A segunda obra é outro grande clássico: Oliver Twist – a história do menino órfão que precisa sobreviver na dureza de Londres, na busca por um destino melhor. Essa, com certeza, uma inspiração na própria história do escritor J. R. Moehringer, projetada no pequeno JR Maguire e inspirada.
Isso porque fica subentendido, o tempo todo, se o sucesso ou fracasso dependem ou não das origens e de um passado duro; ou se é o acaso quem conduz ao destino final. Mas, independentemente de como se começa ou se termina o caminho, é no processo que está o segredo da jornada.
Ilíada e Odisseia
Também se destacam duas das maiores obras-primas da literatura ocidental. A Ilíada de Homero, obra fundante na literatura do Ocidente, considerada a primeira e mais importante. O livro conta a história da famosa Guerra de Troia e a disputa entre Aquiles e Agamenon, o amor impossível materializado na figura da Helena de Troia, e a famosa tática do Cavalo de Troia.
Para o filme, certamente é uma metáfora para a desilusão amorosa de Junior, ao se apaixonar por uma jovem rica que o trai várias vezes. Mostrando, assim, a guerra de classes e como essa é sempre uma temática recorrente.
E, por fim, A Odisseia, também de Homero, principal epopeia que narra a história de Odisseu e as consequências da Guerra de Troia para esse personagem.
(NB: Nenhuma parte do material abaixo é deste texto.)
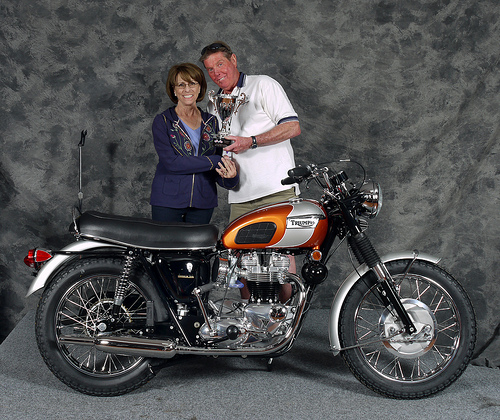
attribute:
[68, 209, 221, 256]
seat — leather, black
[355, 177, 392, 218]
light — chrome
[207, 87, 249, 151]
trophy — silver, award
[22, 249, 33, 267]
brake light — red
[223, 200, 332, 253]
gas tank — orange, silver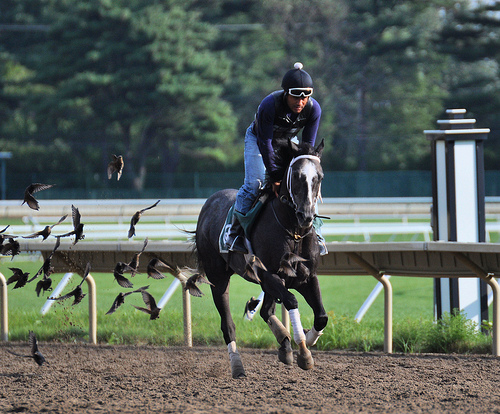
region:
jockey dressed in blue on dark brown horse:
[188, 60, 333, 381]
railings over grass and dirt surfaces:
[5, 185, 495, 405]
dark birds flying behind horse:
[5, 145, 325, 401]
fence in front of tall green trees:
[6, 7, 486, 192]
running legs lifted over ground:
[195, 251, 330, 401]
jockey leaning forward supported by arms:
[215, 60, 323, 252]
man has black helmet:
[269, 59, 312, 104]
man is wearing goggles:
[291, 69, 327, 110]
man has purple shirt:
[258, 106, 320, 149]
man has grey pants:
[234, 147, 257, 204]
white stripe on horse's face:
[288, 139, 345, 213]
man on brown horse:
[189, 208, 341, 318]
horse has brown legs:
[208, 273, 289, 398]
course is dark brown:
[286, 336, 423, 396]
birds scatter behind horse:
[1, 174, 216, 366]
Ele precisou deixar seu reinado e sua esposa para se lançar ao mar, sendo vítima e joguete nas mãos dos deuses do Olimpo, os quais queriam testar sua bravura e seu valor como verdadeiro herói.
Pra variar, os complexos…
E por falar em influências dos deuses, é preciso invocar o velho Jung para falar sobre os tais Complexos Materno, Paterno e de Édipo. Mitologicamente, os três possuem relação com as antigas histórias e lendas dos gregos. Representando como essas se tornaram, simbolicamente, patologias e transtornos sob a luz da Psicologia Moderna.
Para Jung, um complexo é uma temática ligada aos afetos, os quais podem desencadear consequências positivas ou negativas. A questão é: quando um complexo se torna muito forte, autônomo e recorrente, passa a afetar a vida de uma pessoa, provocando reações consideradas absurdas ou inadequadas, num quadro de repetições e automação. Em outras palavras, tornam-se verdadeiras influências invisíveis. E, caso não sejam trazidas à consciência, provocam as chamadas neuroses.
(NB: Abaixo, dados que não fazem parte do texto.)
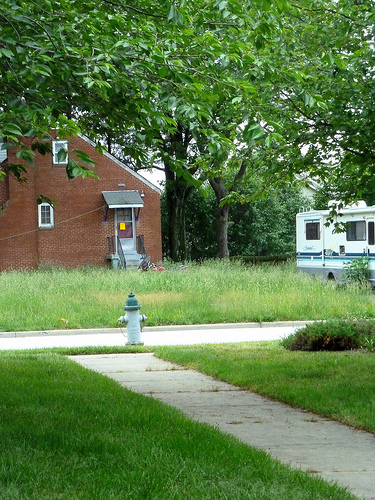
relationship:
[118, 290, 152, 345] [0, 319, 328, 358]
fire hydrant next to road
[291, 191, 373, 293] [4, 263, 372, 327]
rv parked in grass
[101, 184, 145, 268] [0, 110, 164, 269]
door into building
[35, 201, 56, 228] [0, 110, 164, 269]
window in building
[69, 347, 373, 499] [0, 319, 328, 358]
sidewalk to road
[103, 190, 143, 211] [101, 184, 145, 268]
cover over door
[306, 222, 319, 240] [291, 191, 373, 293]
window on rv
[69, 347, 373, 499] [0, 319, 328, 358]
sidewalk running to road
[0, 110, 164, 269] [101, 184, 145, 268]
building has door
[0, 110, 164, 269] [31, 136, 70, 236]
building has windows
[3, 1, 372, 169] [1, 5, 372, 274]
leaves on trees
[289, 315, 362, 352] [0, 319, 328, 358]
bush next to road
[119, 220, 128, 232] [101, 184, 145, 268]
note on door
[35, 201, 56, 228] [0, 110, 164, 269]
window on building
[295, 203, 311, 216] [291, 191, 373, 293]
ladder on rv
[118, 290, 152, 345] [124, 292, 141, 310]
fire hydrant has top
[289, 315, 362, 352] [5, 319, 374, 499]
bush in yard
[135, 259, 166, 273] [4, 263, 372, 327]
motorcycle in grass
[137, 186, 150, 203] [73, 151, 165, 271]
light on wall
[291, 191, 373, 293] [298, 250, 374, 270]
rv has lines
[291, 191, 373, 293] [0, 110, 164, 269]
rv parked outside of building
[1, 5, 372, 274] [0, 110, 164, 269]
trees next to building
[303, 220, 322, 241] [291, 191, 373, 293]
window in rv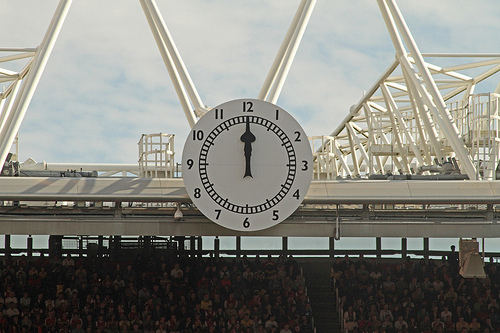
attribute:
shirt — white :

No filme, JR vive o tempo todo entre a cruz e a espada, tendo que lidar com a satisfação dos desejos de uma ótima mãe, porém que o oprime inconscientemente em sua tentativa se de tornar um homem. Também vivendo os conflitos da falta do pai, que se torna uma sombra em sua vida, ou uma tentativa, mesmo que irracional, de superação ou tentativa de se provar valoroso.
Esse complexo remete-nos às origens arquetípicas dos próprios titãs e deuses, por meio da opressão patriarcal e masculina das figuras de Urano, Cronos/Saturno e Zeus.
E, por fim, a castração simbólica diante do peso de um destino que parecer já estar desenhado, reunindo os outros dois complexos sob a forma de casamento com a mãe e morte do pai (superação das influências da mãe e do pai). Enfim, uma síntese da vida de todos nós. Os heróis e heroínas do dia a dia, na eterna sina de vencer as batalhas da vida.
Veredito
Bar Doce Lar, mais que um filme de memórias, é um ensaio científico e literário que mergulha profundamente na psique do autor. Mostrando-nos, portanto, como a criatividade, o sofrimento e os traumas podem forjar a mente e o coração de um homem, levando-o a superar a si mesmo por meio da arte.